* STOXX 600 down 0.3 pct but set for 5 pct quarterly gain
* Old Mutual leads South-Africa exposed stocks lower
* Miners biggest drag to STOXX as copper prices fall
* Upgrades support RWE, Direct Line (Adds details, updates prices)
By Danilo Masoni
MILAN, March 31 (Reuters) - European shares fell slightly on Friday, weighed down by losses among miners and a slump in insurer Old Mutual and other South African-exposed stocks, but were firmly on track to end the quarter with a gain.
The pan-European STOXX 600 index was down 0.3 percent, on track to end the first quarter of this year with a gain of nearly 5 percent, its third straight quarterly gain.
The UK’s FTSE 100 fell 0.5 percent, while Germany’s DAX was flat and France’s CAC down 0.3 percent.
The rally in European shares has been driven by improving economic data, strong earnings and a series of M&A deals in the region, which have more than offset worries over the political future of the region ahead of elections in France and Germany and Britain’s divorce from the European Union.
According to the latest weekly data from Bank of America Merrill Lynch, European equities have attracted inflows for $1.5 billion, their largest showing in 60 weeks, as investor concerns over a victory of far-right candidate Marine Le Pen in the upcoming French presidential election subsided.

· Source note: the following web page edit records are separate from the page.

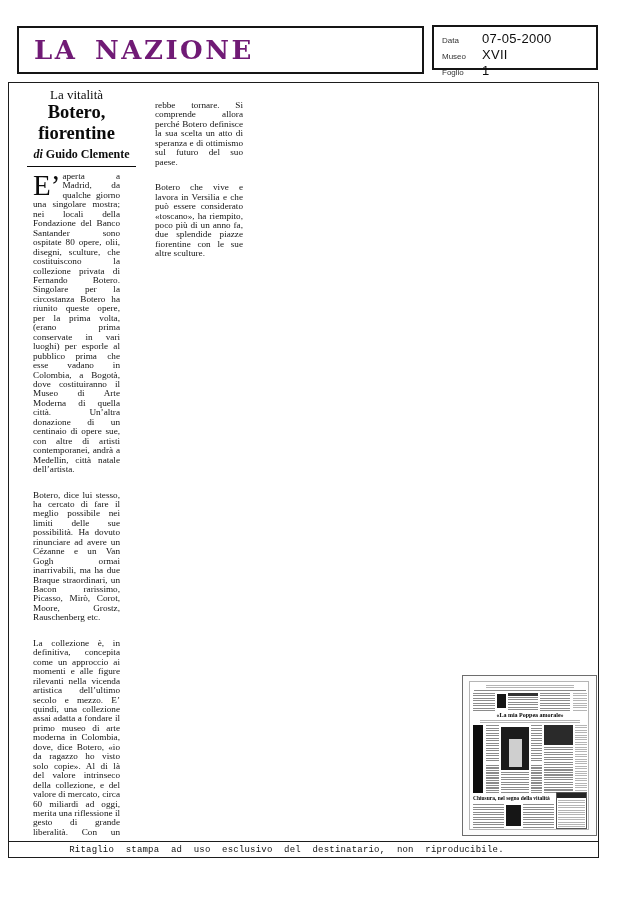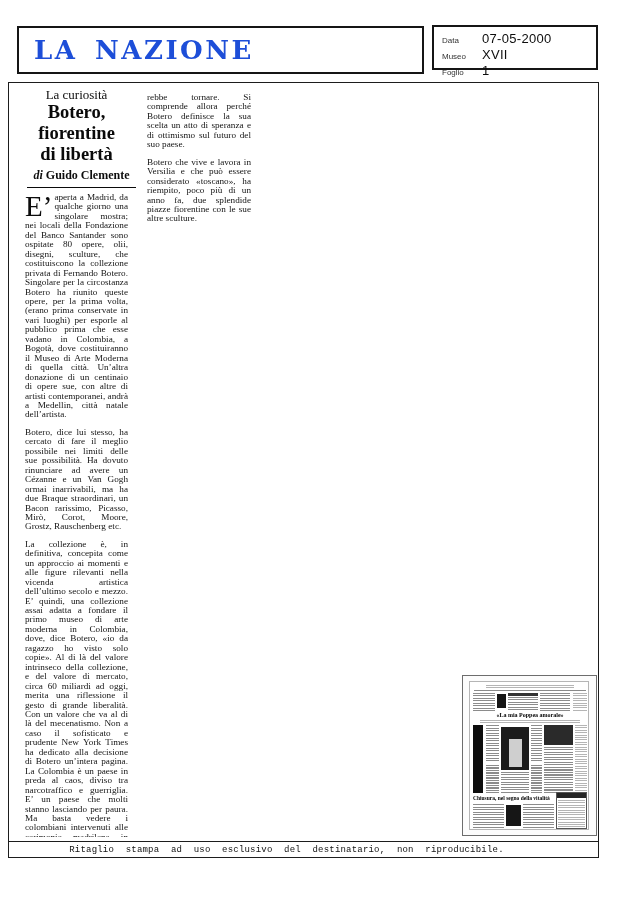--- a/index.html
+++ b/index.html
@@ -8,21 +8,21 @@
     font-family:"Liberation Serif", serif; color:#111; overflow:hidden;
   }
   
   .masthead-box {
     position:absolute; left:17px; top:26px; width:407px; height:48px;
     border:2px solid #151515; box-sizing:border-box;
     display:flex; align-items:center;
   }
   .masthead-text {
     font-family:"DejaVu Serif", serif; font-weight:bold; font-size:26px;
-    letter-spacing:2.5px; padding-left:15px; color:#1d4ed8;
+    letter-spacing:2.5px; padding-left:15px; color:#701a75;
     word-spacing:6px; transform:scaleY(1.02);
   }
   .info-box {
     position:absolute; left:432px; top:25px; width:166px; height:45px;
     border:2px solid #151515; box-sizing:border-box; padding:4px 0 0 8px;
   }
   .info-row { display:grid; grid-template-columns:40px 1fr; align-items:baseline; margin-bottom:1px; }
   .info-label { font-family:"Liberation Sans", sans-serif; font-size:8px; color:#333; }
   .info-value { font-family:"Liberation Sans", sans-serif; font-size:13px; color:#0d0d0d; letter-spacing:0.3px; }
   
@@ -35,21 +35,21 @@
   .col2 { left:130px; top:2px; width:120px; height:750px; }
   .kicker { text-align:center; font-size:13px; line-height:15px; color:#0d0d0d; }
   .title-line { text-align:center; font-size:18.5px; line-height:21px; font-weight:bold; color:#0a0a0a; }
   .byline {
     margin:3px 0 0 10px; padding-bottom:4px; border-bottom:1.5px solid #0a0a0a;
     text-align:center; font-size:12px; color:#0d0d0d;
   }
   .byline .di { font-style:italic; font-weight:bold; }
   .byline b { font-weight:bold; }
   .body-p {
-    margin:8px; text-align:justify; font-size:9.2px; line-height:9.45px; color:#141414;
+    margin:16px; text-align:justify; font-size:9.2px; line-height:9.45px; color:#141414;
     text-justify:inter-word;
   }
   .body-p.first { margin-top:5px; }
   .dropcap {
     float:left; font-size:29px; line-height:24px; height:26px;
     padding:1px 2px 0 0; color:#0c0c0c;
   }
   
   .thumb-box {
     position:absolute; left:453px; top:592px; width:135px; height:161px;
@@ -108,24 +108,23 @@
     </div>
     <div class="info-row">
       <span class="info-label">Foglio</span>
       <span class="info-value">1</span>
     </div>
   </div>
 
   <div class="frame">
 
     <div class="col col1">
-      <div class="kicker">La curiosità</div>
+      <div class="kicker">La vitalità</div>
       <div class="title-line">Botero,</div>
       <div class="title-line">fiorentine</div>
-      <div class="title-line">di libertà</div>
       <div class="byline">
         <span class="di">di</span>
         <b>Guido Clemente</b>
       </div>
       <p class="body-p first"><span class="dropcap">E’</span><span>aperta a Madrid, da qualche giorno una singolare mostra; nei locali della Fondazione del Banco Santander sono ospitate 80 opere, olii, disegni, sculture, che costituiscono la collezione privata di Fernando Botero. Singolare per la circostanza Botero ha riunito queste opere, per la prima volta, (erano prima conservate in vari luoghi) per esporle al pubblico prima che esse vadano in Colombia, a Bogotà, dove costituiranno il Museo di Arte Moderna di quella città. Un’altra donazione di un centinaio di opere sue, con altre di artisti contemporanei, andrà a Medellin, città natale dell’artista.</span></p>
       <p class="body-p">Botero, dice lui stesso, ha cercato di fare il meglio possibile nei limiti delle sue possibilità. Ha dovuto rinunciare ad avere un Cézanne e un Van Gogh ormai inarrivabili, ma ha due Braque straordinari, un Bacon rarissimo, Picasso, Mirò, Corot, Moore, Grostz, Rauschenberg etc.</p>
       <p class="body-p">La collezione è, in definitiva, concepita come un approccio ai momenti e alle figure rilevanti nella vicenda artistica dell’ultimo secolo e mezzo. E’ quindi, una collezione assai adatta a fondare il primo museo di arte moderna in Colombia, dove, dice Botero, «io da ragazzo ho visto solo copie». Al di là del valore intrinseco della collezione, e del valore di mercato, circa 60 miliardi ad oggi, merita una riflessione il gesto di grande liberalità. Con un valore che va al di là del mecenatismo. Non a caso il sofisticato e prudente New York Times ha dedicato alla decisione di Botero un’intera pagina. La Colombia è un paese in preda al caos, diviso tra narcotraffico e guerriglia. E’ un paese che molti stanno lasciando per paura. Ma basta vedere i colombiani intervenuti alle cerimonie madrilene in occasione dell’apertura della mostra per capire; l’orgoglio di chi si sente legato ad un paese che vorrebbe diverso, ma che continua ad amare, dal quale fugge, ma dove vor-</p>
     </div>
 
     <div class="col col2">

On Friday, Europe’s Basic Resources index, where big miners are listed, fell 1.7 percent, leading sectoral fallers on the continent after copper prices slipped as immediate supply threats eased. Anglo American was the biggest loser on the index, down 3.6 percent.
Old Mutual was the biggest loser on the STOXX, down 7.4 percent, as South Africa’s rand and government bonds fell after President Jacob Zuma fired his respected finance minister in a late-night cabinet reshuffle.
Other stocks exposed to the African country were also among the top losers in Europe this morning. Asset manager Investec fell 7 percent, healthcare firm Mediclinic dipped 2.8 percent and paper company Mondi declined 2.4 percent, while German-listed South African retailer Steinhoff fell 4 percent.
“Stocks with exposure to South Africa plunged amid deep fears about the state of the country’s government following the sacking of respected finance minister Pravin Gordhan,” said ETX Capital analyst Neil Wilson in a note.
Another top loser on the STOXX was Danish biotechnology firm Genmab. Its shares fell after partner Janssen decided not to start the second stage of a study of a key drug.
Among gainers was German utility RWE which rose 2.7 percent after Oddo Seydler upgraded the stock to “buy” from “neutral”. UK motor insurer Direct Line rose 3.4 percent, also helped by a broker upgrade.